- Übungstext -
Es ist kaum möglich, sich der schaurigen Faszination dieses Ortes zu entziehen. Nur wenige Kilometer vom schöngeistigen Weimar entfernt, ragt auf dem Ettersberg vor der Stadt, weithin sichtbar, seit 1958 ein monumentales Mahnmal auf, das daran erinnern soll, zu welcher Barbarei das Volk der »Dichter und Denker« imstande war. Über sechzigtausend Verfolgte des Nazi-Regimes, politische Gegner, Juden, Roma und Sinti, mussten im Konzentrationslager Buchenwald unter unbeschreiblichen Qualen ihr Leben lassen.
Wir erfuhren damals allerdings nur die im Sinne der Staatsideologie retuschierte Version. Demnach waren vorwiegend kommunistische Widerstandskämpfer in diesem Lager von den Faschisten drangsaliert worden. Aus deren Martyrium leitete die DDR ein Vermächtnis zur Rechtfertigung des eigenen Herrschaftswesens ab. Der überdimensionale Gedenkturm diente als Staatsdenkmal der Republik, die im geteilten Deutschland von Beginn an den Antifaschismus für sich reklamiert hatte. Dass unter der sowjetischen Herrschaft in Buchenwald unmittelbar nach Kriegsende noch einmal über siebentausend Häftlinge regelrecht zugrunde gingen, davon habe ich erst vor kurzem erfahren. Niemand in meinem Umfeld hatte das Wissen, die politische Reife oder gar den Mut, unser Staatssystem auch nur ansatzweise in Frage zu stellen oder gar Mechanismen der deutschen Diktaturen im zwanzigsten Jahrhundert zu vergleichen.
Selbstverständlich verbietet sich für mich bis heute jede Relativierung des Jahrhundertverbrechens der Nazis, zu dessen Tatorten auch Buchenwald gehört, mit dem Verweis auf die menschenverachtende Willkür des »real existierenden Sozialismus«. Doch wenn man die Massenaufmärsche oder die Mittel zur Mobilisierung der Jugend betrachtet, ergeben sich mitunter verblüffende Déjà-vus.

- Datensätze -
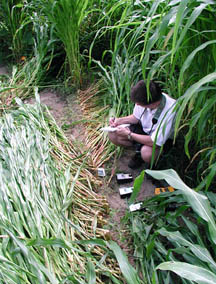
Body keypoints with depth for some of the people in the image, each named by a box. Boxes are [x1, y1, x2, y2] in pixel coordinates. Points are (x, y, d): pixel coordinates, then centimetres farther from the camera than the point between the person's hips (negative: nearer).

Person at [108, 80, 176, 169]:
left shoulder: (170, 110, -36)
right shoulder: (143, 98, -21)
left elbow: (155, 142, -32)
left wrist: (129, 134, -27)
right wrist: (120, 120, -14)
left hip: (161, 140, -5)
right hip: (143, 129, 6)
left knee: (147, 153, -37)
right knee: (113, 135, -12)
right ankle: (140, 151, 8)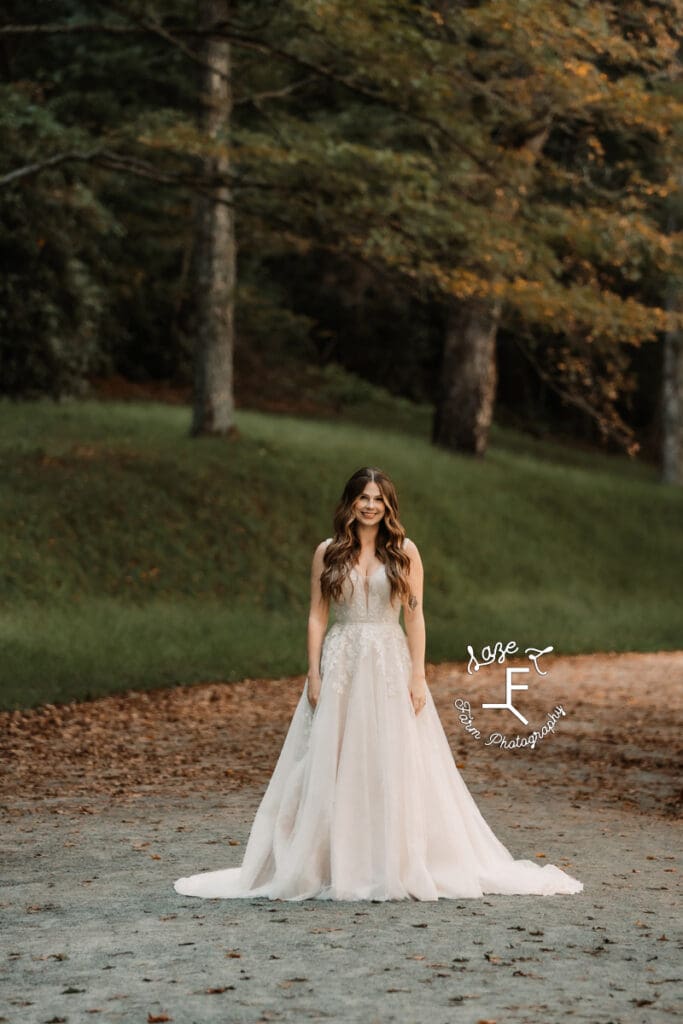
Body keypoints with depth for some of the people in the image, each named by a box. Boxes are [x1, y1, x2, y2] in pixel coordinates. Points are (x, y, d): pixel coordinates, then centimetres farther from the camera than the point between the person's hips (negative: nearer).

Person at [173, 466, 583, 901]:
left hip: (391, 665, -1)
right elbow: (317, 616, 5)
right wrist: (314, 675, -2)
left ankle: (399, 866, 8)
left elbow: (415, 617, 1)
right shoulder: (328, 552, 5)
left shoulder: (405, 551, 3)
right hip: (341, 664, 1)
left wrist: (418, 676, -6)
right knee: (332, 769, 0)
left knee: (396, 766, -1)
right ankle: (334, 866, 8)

- Aufgabenstellung -
1. Seit welchem Jahr steht laut dem Text über Buchenwald das Mahnmal auf dem Ettersberg?
2. Führe den Text über Buchenwald im Anschluss an seinen letzten Satz weiter.
Die Einträge sind eigenständiges Material und gehören nicht zum Text über Buchenwald.

- Lösungen -
1. Seit 1958.

2.
Damals, auf dem Ettersberg, war ich weit davon entfernt, einen gedanklichen Bogen zwischen den beiden deutschen Diktaturen zu schlagen. Zum ersten Mal durften wir voller Stolz statt weißer Bluse und rotem Halstuch unsere blauen FDJ -Hemden tragen, die zum Ausdruck brachten, dass wir jetzt zu den ganz Großen gehörten. Wir legten vor dem Denkmal im Kollektiv ein Treuegelöbnis für unsere Republik ab, fühlten uns auf der richtigen Seite im weltweiten »Klassenkampf« und nahmen alles frag- und kritiklos hin, was man uns vorsetzte. Als ich die Frage stellte: »Sind denn die Lageraufseher hier nach dem Krieg bestraft worden?«, erhielt ich von einer Lehrerin zur Antwort: »Die leben heutzutage unbehelligt in der BRD .« Diese Auskunft bestätigte mein Weltbild, nach dem der Westen als Hort des Bösen galt. Schlechte Menschen, die solche Grausamkeiten, wie an diesem Ort dokumentiert, begangen hatten, flößten mir Furcht ein. In manchen Momenten hatte ich das Bild der Männer in ihren schwarzen Mänteln vor Augen, die meine Mama seinerzeit abgeholt hatten.
Die Jugendweihe gehörte fraglos zu jedem ordentlichen DDR -Lebenslauf. Doch von weitaus größerer Bedeutung angesichts des bevorstehenden Ereignisses waren für mich die Vorkehrungen, die mein äußeres Erscheinungsbild betrafen. Meine Adoptivmutter und ich steuerten zu diesem Zweck das örtliche Konsumkaufhaus in der Innenstadt an. Zu meinem Leidwesen behielt sie auch in Garderobefragen das letzte Wort. Ohne auch nur einen Gedanken daran zu verschwenden, was mir möglicherweise gefallen könnte, verfügte sie, welches Kleid ich zur Jugendweihe zu tragen hatte. Was wollte ich tun? Wenn meine Mutti sich etwas in den Kopf gesetzt hatte, kam niemand dagegen an. Ich schon gar nicht.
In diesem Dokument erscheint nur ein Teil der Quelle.